## Supplied data
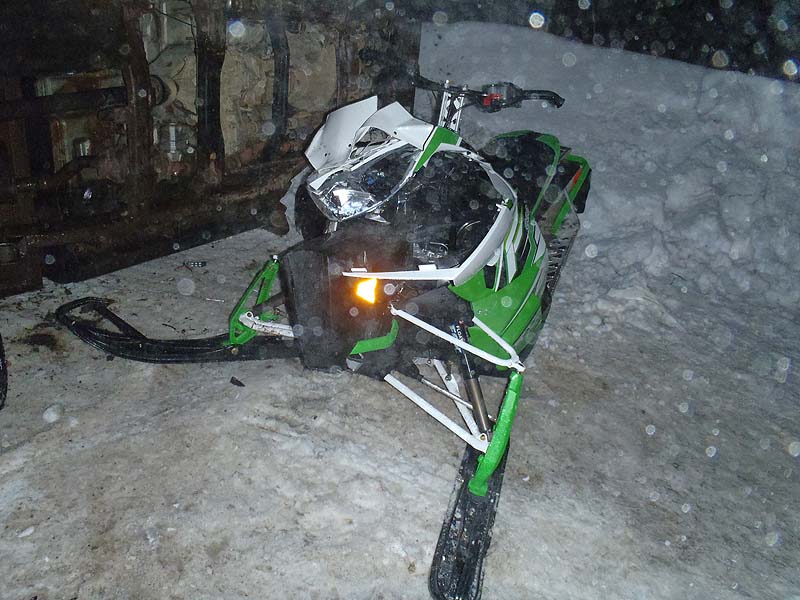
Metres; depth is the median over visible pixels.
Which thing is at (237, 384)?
debris
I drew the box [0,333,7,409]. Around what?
wheel
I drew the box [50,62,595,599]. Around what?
snowmobile
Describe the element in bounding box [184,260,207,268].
debris
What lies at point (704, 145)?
snowbank
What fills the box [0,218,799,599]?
snowy ground
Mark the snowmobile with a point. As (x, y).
(487, 251)
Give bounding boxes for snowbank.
[420,19,799,319]
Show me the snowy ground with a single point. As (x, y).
(224, 392)
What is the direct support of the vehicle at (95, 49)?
on the snowy ground
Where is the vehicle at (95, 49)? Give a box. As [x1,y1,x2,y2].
[0,0,418,297]
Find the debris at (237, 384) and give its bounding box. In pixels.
[230,376,245,386]

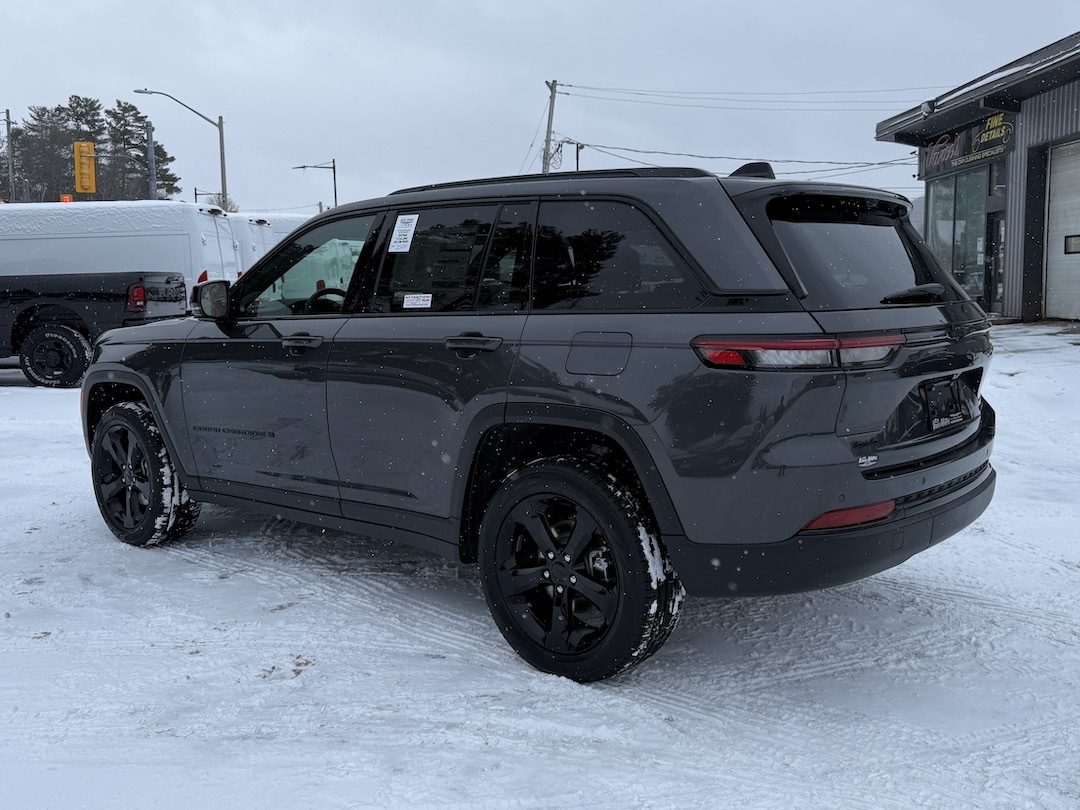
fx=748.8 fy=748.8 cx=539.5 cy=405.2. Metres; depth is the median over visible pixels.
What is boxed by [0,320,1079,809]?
snowy ground
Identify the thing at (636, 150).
power line
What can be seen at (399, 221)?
paper sticker
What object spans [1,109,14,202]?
utility pole
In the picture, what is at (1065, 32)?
sky
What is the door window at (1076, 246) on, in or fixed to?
in the garage door at (1052, 187)
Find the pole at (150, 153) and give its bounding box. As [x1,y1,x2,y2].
[145,116,157,199]
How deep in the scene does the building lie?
14.71 m
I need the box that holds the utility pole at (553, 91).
[541,79,559,174]
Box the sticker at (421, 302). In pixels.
[402,293,432,308]
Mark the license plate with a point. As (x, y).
(944, 418)
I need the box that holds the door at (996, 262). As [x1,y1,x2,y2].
[984,209,1005,313]
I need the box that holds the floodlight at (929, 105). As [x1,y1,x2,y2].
[919,99,935,115]
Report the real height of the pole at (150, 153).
7.184 m
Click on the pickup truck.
(52, 332)
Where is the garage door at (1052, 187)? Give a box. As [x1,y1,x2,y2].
[1044,139,1079,321]
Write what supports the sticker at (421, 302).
attached to the suv
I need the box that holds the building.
[873,29,1079,324]
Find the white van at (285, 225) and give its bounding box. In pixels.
[230,212,316,264]
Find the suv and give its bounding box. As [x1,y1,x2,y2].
[81,157,999,683]
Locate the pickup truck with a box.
[0,270,189,387]
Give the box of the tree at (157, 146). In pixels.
[104,99,180,199]
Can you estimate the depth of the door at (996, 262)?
14.90 m
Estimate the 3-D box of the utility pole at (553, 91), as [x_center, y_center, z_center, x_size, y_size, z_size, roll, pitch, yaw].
[0.478,-9.681,35.974,0.924,11.681,0.678,5,10,32]
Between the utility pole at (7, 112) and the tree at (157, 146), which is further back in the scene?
the tree at (157, 146)
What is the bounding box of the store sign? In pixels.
[919,108,1018,178]
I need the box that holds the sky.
[0,0,1079,214]
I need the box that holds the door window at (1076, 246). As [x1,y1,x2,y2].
[1064,233,1079,254]
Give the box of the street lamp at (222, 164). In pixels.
[134,88,229,210]
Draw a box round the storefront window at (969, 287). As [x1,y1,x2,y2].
[925,164,998,307]
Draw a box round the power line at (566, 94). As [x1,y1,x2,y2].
[553,81,936,108]
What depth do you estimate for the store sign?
15.00 m
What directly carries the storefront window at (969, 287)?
in the building
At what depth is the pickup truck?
10.08 m
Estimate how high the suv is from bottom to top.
1.764 m
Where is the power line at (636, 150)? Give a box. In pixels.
[563,141,911,174]
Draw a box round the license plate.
[923,375,974,432]
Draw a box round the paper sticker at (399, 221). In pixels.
[388,214,418,252]
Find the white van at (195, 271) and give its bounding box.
[0,201,240,292]
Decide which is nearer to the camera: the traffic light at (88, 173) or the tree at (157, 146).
the traffic light at (88, 173)
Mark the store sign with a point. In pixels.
(971, 150)
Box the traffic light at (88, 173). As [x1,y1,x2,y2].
[73,140,96,193]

## Task to complete
Print every record above exactly, but no pictures.

## Response below
Metres; depth is the median over visible pixels.
Which thing is at (237, 384)?
debris
I drew the box [0,333,7,409]. Around what?
wheel
I drew the box [50,62,595,599]. Around what?
snowmobile
Describe the element in bounding box [184,260,207,268].
debris
What lies at point (704, 145)?
snowbank
What fills the box [0,218,799,599]?
snowy ground
Mark the snowmobile with a point. As (x, y).
(487, 251)
Give bounding boxes for snowbank.
[420,19,799,319]
Show me the snowy ground with a single point. As (x, y).
(224, 392)
What is the direct support of the vehicle at (95, 49)?
on the snowy ground
Where is the vehicle at (95, 49)? Give a box. As [x1,y1,x2,y2].
[0,0,418,297]
Find the debris at (237, 384) and give its bounding box. In pixels.
[230,376,245,386]

fx=748.8 fy=748.8 cx=539.5 cy=405.2. Metres; depth is the median over visible pixels.
What is boxed by [0,320,1079,809]?
snowy ground
Identify the thing at (636, 150).
power line
What can be seen at (399, 221)?
paper sticker
What object spans [1,109,14,202]?
utility pole
In the picture, what is at (1065, 32)?
sky
What is the door window at (1076, 246) on, in or fixed to?
in the garage door at (1052, 187)
Find the pole at (150, 153) and give its bounding box. As [x1,y1,x2,y2].
[145,116,157,199]
How deep in the scene does the building lie?
14.71 m
I need the box that holds the utility pole at (553, 91).
[541,79,559,174]
Box the sticker at (421, 302). In pixels.
[402,293,432,308]
Mark the license plate with a point. As (x, y).
(944, 418)
I need the box that holds the door at (996, 262). As [x1,y1,x2,y2].
[984,209,1005,313]
I need the box that holds the floodlight at (929, 105). As [x1,y1,x2,y2].
[919,99,935,115]
Report the real height of the pole at (150, 153).
7.184 m
Click on the pickup truck.
(52, 332)
Where is the garage door at (1052, 187)? Give a box. As [x1,y1,x2,y2].
[1044,139,1079,321]
Write what supports the sticker at (421, 302).
attached to the suv
I need the box that holds the building.
[873,29,1079,324]
Find the white van at (285, 225) and give its bounding box. In pixels.
[230,212,316,264]
Find the suv and give its bounding box. As [x1,y1,x2,y2].
[81,157,999,683]
Locate the pickup truck with a box.
[0,270,189,387]
Give the box of the tree at (157, 146). In pixels.
[104,99,180,199]
Can you estimate the depth of the door at (996, 262)?
14.90 m
Estimate the 3-D box of the utility pole at (553, 91), as [x_center, y_center, z_center, x_size, y_size, z_size, roll, pitch, yaw].
[0.478,-9.681,35.974,0.924,11.681,0.678,5,10,32]
Between the utility pole at (7, 112) and the tree at (157, 146), which is further back in the scene?
the tree at (157, 146)
What is the bounding box of the store sign? In pixels.
[919,108,1018,178]
I need the box that holds the sky.
[0,0,1079,214]
I need the box that holds the door window at (1076, 246). As [x1,y1,x2,y2].
[1064,233,1079,254]
Give the box of the street lamp at (222, 164). In pixels.
[134,88,229,210]
Draw a box round the storefront window at (969, 287). As [x1,y1,x2,y2].
[925,164,998,307]
Draw a box round the power line at (566, 94). As [x1,y1,x2,y2].
[553,81,936,108]
What depth do you estimate for the store sign?
15.00 m
What directly carries the storefront window at (969, 287)?
in the building
At what depth is the pickup truck?
10.08 m
Estimate how high the suv is from bottom to top.
1.764 m
Where is the power line at (636, 150)? Give a box. In pixels.
[563,141,911,174]
Draw a box round the license plate.
[923,375,974,432]
Draw a box round the paper sticker at (399, 221). In pixels.
[388,214,418,252]
Find the white van at (195, 271) and give its bounding box.
[0,201,240,292]
Decide which is nearer to the camera: the traffic light at (88, 173) or the tree at (157, 146).
the traffic light at (88, 173)
Mark the store sign with a point. In pixels.
(971, 150)
Box the traffic light at (88, 173). As [x1,y1,x2,y2].
[73,140,96,193]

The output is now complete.